• [TASK STATEMENT] Produce a word-for-word copy of the line that contains "left shoulder: (700, 484)" and each line after it through the end of the material, omitting pictures and all other lines.

* * *

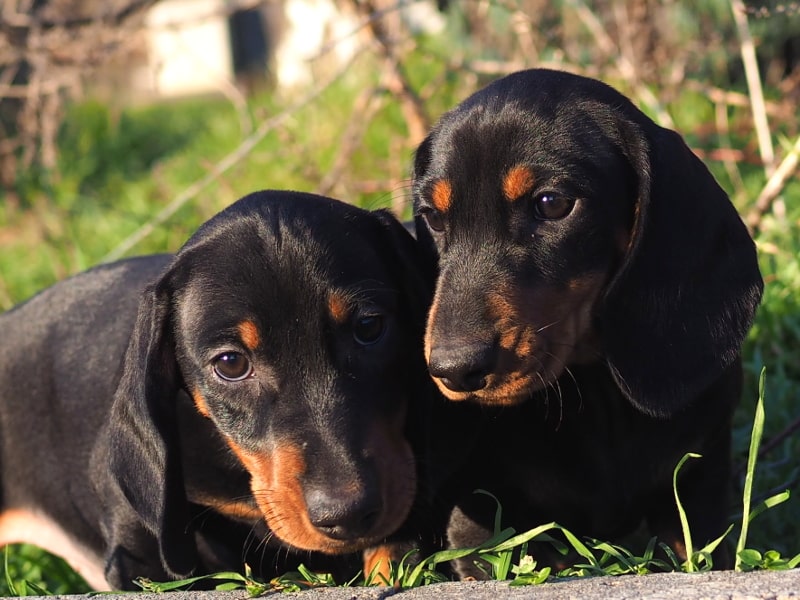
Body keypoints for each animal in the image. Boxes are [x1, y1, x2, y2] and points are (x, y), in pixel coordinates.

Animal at [412, 69, 764, 576]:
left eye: (552, 203)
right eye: (433, 218)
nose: (454, 370)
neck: (598, 392)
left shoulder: (700, 484)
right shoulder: (476, 525)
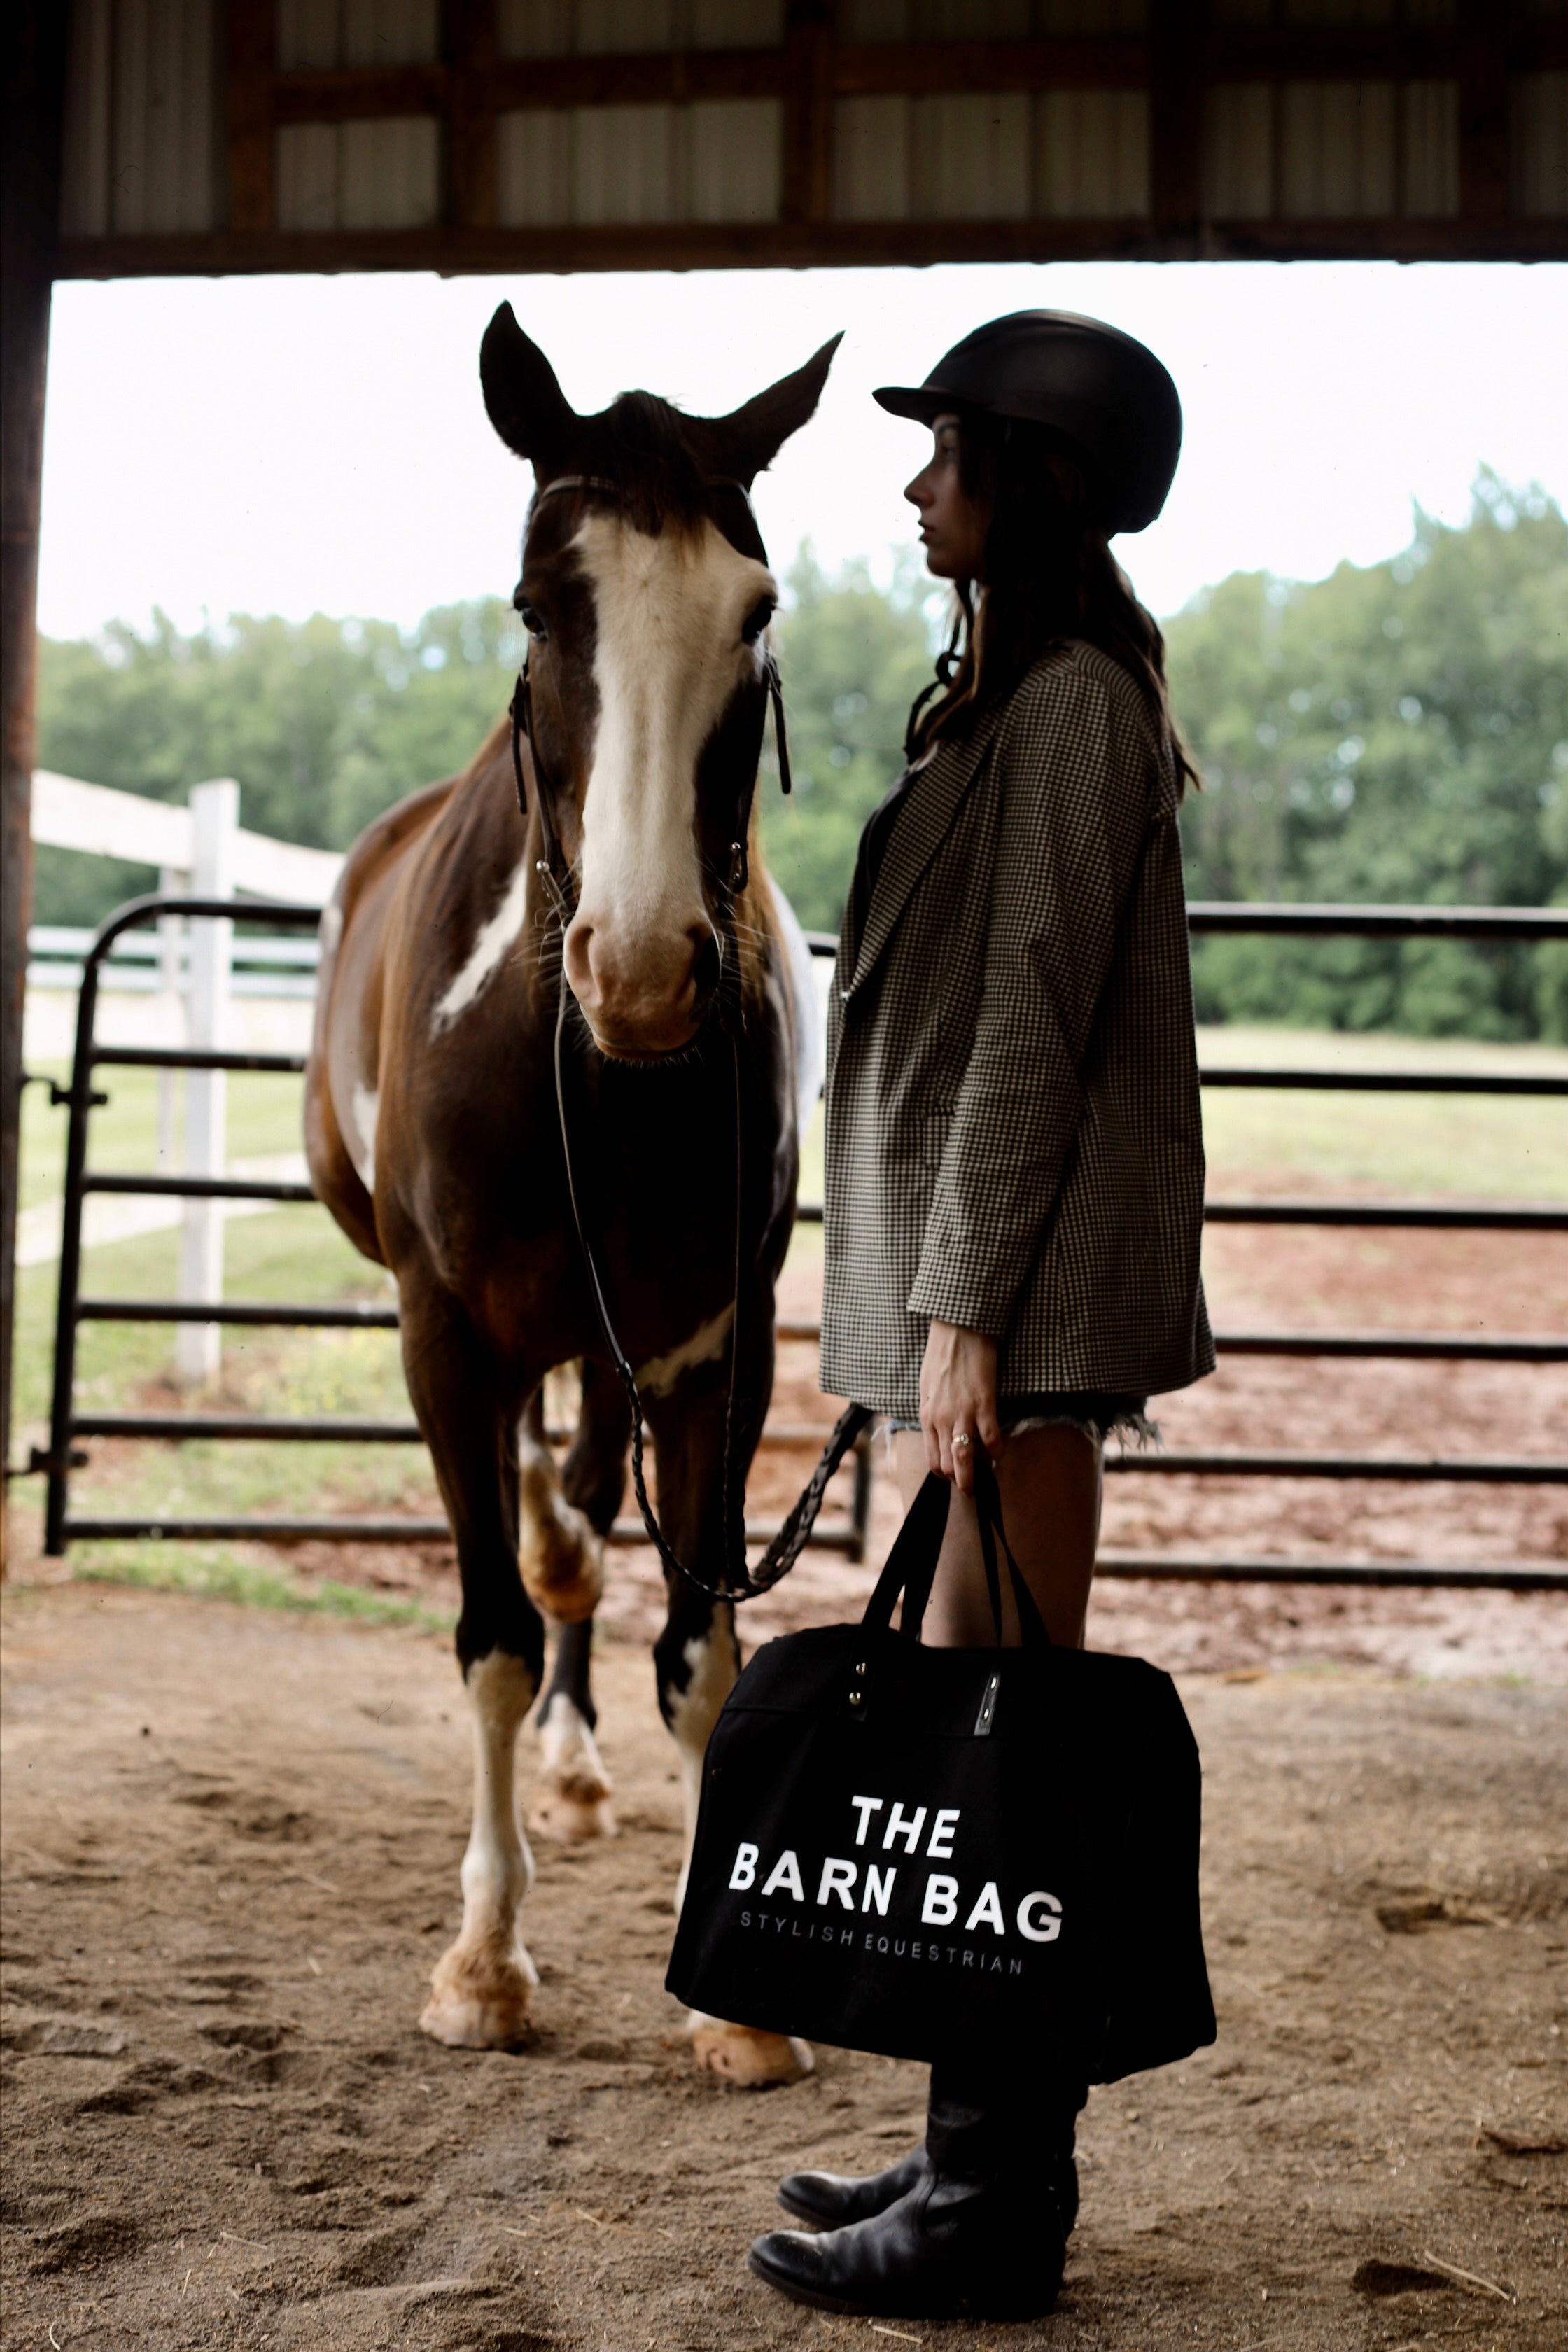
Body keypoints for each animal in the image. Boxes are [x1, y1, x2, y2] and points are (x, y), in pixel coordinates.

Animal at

* * *

• [WRITTEN ANSWER]
left shoulder: (700, 484)
right shoulder: (476, 525)
Body keypoints for each animal in the image. Boxes are [x1, y1, x2, y2] and points are (x, y), in pixel coordinates.

Animal at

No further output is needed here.